### STUDY TEXT
-- Opening Marker --

New to Sly Flourish? Start Here!
by Mike on 7 June 2021
In the Edition Wars podcast covering the 5th edition Dungeon Master's Guide, the hosts and guests of the show discussed the importance of talking to your players, and how hard that can be sometimes. Saying "just talk to your players" puts a lot of weight on the word "just", stated Brandes Stoddard.
How do we talk to our players? How do we get feedback for our game? How do we make sure the game we're running is the kind of game our players want to play?
Session zeros, now mentioned in many books and articles, including my own book, Return of the Lazy Dungeon Master and Wizards of the Coast's Tasha's Cauldron of Everything, help ensure you and your players are on the same page about the campaign you're about to run. Any campaign can benefit from running a session zero. Here's my article on session zeros for details.
When adding new members to our group, take the time to really talk to them about what they want from a game and what sort of game you plan to run. You're goal isn't to sell your game but to make sure it's a good fit for them and that they will be a good fit for the group. What type of game do you run? What sorts of things do you do in your games that some players may not like? For me, I make it clear that I run lots of battles in the theater of the mind, with less of a focus on tactical combat than the evolving story. That's not for all players. Read more in my article in finding and maintaining a D&D group for more.
Before your game begins and during the game itself, it's important to have safety tools in place. I prefer a mix of "lines and veils" and some sort of verbal X card. These tools help ensure that the content you and your players bring to the game has clear boundaries up front but also has a way to pause the game and take stock out of character to make sure everyone's having fun. Read more in my article on safety tools.
It can be particularly hard to get direct feedback on your game once you're in the middle of a campaign. If you ask players general questions like "how do you like the game?" you're likely to get shrugs and "great!" or the like. Most of the time players are happy playing and aren't thinking about it too hard. That's fine, but it doesn't give us much for feedback.
If we want good feedback we have to ask specific questions.
Stars and wishes comes from Lu Quade and is described in this article on the Gauntlet. Stars and wishes are designed to draw out positive feedback on a session, adventure, or campaign by asking each player two questions:
Stars. What are the things you liked best in our adventures so far? What did you love?
Wishes. What are you looking forward to in our future games?
Because you're asking each player these questions, you'll get insights into what they loved and likely what they did not, at least by omission if they don't bring it up themselves. You'll also hear what they want to see in future sessions, very valuable information for planning things out in the future.

-- Closing Marker --

### DATA SECTION

-- Opening Marker --

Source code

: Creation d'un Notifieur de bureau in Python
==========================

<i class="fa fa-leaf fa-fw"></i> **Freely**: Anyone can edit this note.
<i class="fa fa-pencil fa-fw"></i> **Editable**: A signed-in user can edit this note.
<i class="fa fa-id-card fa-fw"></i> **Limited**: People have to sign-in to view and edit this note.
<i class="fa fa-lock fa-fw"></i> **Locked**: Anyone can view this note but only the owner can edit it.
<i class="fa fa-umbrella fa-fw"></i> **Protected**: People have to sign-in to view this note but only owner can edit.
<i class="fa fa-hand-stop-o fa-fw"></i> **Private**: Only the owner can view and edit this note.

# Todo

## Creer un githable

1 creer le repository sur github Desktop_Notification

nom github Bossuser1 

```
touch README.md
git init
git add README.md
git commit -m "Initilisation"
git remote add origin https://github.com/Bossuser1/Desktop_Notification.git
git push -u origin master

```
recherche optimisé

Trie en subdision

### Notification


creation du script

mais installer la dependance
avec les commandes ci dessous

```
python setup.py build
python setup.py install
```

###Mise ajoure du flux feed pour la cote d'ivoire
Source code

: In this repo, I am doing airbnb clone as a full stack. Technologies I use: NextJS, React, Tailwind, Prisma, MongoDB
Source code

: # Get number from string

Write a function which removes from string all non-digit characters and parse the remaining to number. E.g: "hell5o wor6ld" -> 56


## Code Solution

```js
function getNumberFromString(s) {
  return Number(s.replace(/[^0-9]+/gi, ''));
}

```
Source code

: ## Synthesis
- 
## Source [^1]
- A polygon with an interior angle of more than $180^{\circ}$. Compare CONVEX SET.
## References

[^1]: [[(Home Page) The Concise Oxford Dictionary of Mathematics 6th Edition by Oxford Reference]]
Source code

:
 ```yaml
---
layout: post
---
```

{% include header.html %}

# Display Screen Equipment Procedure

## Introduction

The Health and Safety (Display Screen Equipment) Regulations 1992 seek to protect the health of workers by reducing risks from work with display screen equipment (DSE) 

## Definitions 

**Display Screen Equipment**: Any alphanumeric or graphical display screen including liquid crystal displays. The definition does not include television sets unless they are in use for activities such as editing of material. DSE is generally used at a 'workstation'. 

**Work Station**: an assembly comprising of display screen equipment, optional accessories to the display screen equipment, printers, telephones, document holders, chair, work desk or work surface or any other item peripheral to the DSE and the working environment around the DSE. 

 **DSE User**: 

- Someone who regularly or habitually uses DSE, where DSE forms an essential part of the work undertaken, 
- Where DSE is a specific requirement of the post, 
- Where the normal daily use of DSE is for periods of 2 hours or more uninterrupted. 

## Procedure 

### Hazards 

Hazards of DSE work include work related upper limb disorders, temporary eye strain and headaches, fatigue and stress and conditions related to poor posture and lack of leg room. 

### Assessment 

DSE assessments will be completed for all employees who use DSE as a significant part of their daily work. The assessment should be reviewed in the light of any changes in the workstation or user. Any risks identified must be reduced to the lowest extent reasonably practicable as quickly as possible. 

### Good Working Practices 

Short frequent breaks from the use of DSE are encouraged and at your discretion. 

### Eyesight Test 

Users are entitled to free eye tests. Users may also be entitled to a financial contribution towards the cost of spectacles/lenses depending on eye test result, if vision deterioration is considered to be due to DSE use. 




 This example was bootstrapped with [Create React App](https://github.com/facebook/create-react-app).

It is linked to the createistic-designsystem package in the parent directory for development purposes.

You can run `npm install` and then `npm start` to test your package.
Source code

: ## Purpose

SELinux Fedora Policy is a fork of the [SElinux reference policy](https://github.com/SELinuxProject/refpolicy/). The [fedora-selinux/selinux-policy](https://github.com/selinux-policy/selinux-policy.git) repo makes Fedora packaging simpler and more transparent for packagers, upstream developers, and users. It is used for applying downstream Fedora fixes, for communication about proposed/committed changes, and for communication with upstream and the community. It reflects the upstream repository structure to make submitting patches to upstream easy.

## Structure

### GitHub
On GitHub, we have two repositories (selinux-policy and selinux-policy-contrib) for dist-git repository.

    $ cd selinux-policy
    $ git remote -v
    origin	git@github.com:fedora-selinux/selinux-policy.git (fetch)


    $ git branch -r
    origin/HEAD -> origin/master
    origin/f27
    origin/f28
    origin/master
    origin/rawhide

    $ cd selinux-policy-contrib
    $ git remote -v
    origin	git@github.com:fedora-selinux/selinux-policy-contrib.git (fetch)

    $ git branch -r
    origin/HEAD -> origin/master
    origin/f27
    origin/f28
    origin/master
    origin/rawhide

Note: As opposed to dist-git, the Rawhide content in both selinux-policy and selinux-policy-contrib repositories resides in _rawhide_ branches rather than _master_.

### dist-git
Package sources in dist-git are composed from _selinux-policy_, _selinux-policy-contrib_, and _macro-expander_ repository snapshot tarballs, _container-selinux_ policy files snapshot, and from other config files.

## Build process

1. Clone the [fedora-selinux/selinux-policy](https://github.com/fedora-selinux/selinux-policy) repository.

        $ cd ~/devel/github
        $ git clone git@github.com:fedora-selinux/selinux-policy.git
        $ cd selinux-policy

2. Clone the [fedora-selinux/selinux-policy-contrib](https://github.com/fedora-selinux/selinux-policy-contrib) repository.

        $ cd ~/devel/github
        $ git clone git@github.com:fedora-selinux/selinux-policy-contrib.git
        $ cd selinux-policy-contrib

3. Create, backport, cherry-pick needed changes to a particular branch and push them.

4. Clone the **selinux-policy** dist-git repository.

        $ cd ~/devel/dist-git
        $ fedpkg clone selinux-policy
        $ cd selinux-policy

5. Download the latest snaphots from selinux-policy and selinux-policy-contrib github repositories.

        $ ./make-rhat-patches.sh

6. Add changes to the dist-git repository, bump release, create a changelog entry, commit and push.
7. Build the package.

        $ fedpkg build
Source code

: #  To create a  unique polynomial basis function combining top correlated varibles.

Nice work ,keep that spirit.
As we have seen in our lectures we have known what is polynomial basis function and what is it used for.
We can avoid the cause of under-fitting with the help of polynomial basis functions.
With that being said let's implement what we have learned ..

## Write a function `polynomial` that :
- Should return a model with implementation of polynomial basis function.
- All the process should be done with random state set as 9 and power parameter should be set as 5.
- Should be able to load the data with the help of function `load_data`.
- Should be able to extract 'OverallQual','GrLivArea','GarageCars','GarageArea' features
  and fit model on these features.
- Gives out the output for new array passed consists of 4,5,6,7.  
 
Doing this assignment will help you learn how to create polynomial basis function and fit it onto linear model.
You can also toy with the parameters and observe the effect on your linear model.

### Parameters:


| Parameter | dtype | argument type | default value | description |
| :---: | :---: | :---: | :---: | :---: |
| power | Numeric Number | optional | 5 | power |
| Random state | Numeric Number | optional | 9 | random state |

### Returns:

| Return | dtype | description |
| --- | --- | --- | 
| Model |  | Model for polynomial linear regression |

-- Closing Marker --

### QUESTIONS TO ANSWER
(1) In the article on talking to your players, why does asking each player the two stars-and-wishes questions give the game master useful information? Answer in one to three sentences.
(2) Continue the article on talking to your players from its last sentence.

### EXERCISE ANSWERS
(1) Asking each player directly reveals what they loved and likely what they did not, since things they leave out are telling. It also shows what they want in future sessions, which is valuable for planning ahead.

(2)
I always like to start off the beginning of the session by asking the players to describe what happened in our last game. Often it takes them a bit to re-sync with what happened but I get good insight into what parts of the game they remember, what mattered to them, and what might safely fade into the shadows. This technique isn't for everyone. You may be more comfortable with your own recap or perhaps start the recap and let them fill in the blanks.
In Your Best Game Ever, Monte Cook brings up another question we might add to the mix to learn more about the characters in our games. After a significant milestone in our game we can ask each player to describe how their character feels about the current situation. How does their character feel in the world right now? Like stars and wishes, this gives us a great deal of information we can file away for future sessions and gives us a peek into the mind of the player driving that character, showing us what they're paying attention to.
Another good question to ask is what the players want for their characters. This probably works best one-on-one and isn't so critical that it can't be done over email or in Discord. Ask for just a few sentences in case the player wants to come back with six pages of backstory and ideas unless you're not bothered by that. Take note of what they want and try to give it to them if you can.
Whatever questions you use to get feedback from your players, be specific about it and focus it on them and their experiences. Here are some example questions you might ask:
Specific questions are a key to great feedback.
An easy question to ask, one reinforced in Return of the Lazy Dungeon Master, is the loose magic item wish list. Ask your players to describe the kinds of items their characters are interested in rather than specific magic items. You can mix in loot from this wish list along with randomly generated loot sure to surprise them as they adventure.
Getting good feedback from our players is critical to running a great game and it isn't easy. You're more likely to get a shrug and a nod than a good detailed analysis of your game. That's ok. Asking the right questions can help you get useful feedback to help drive the game continually towards the enjoyment of everyone at the table.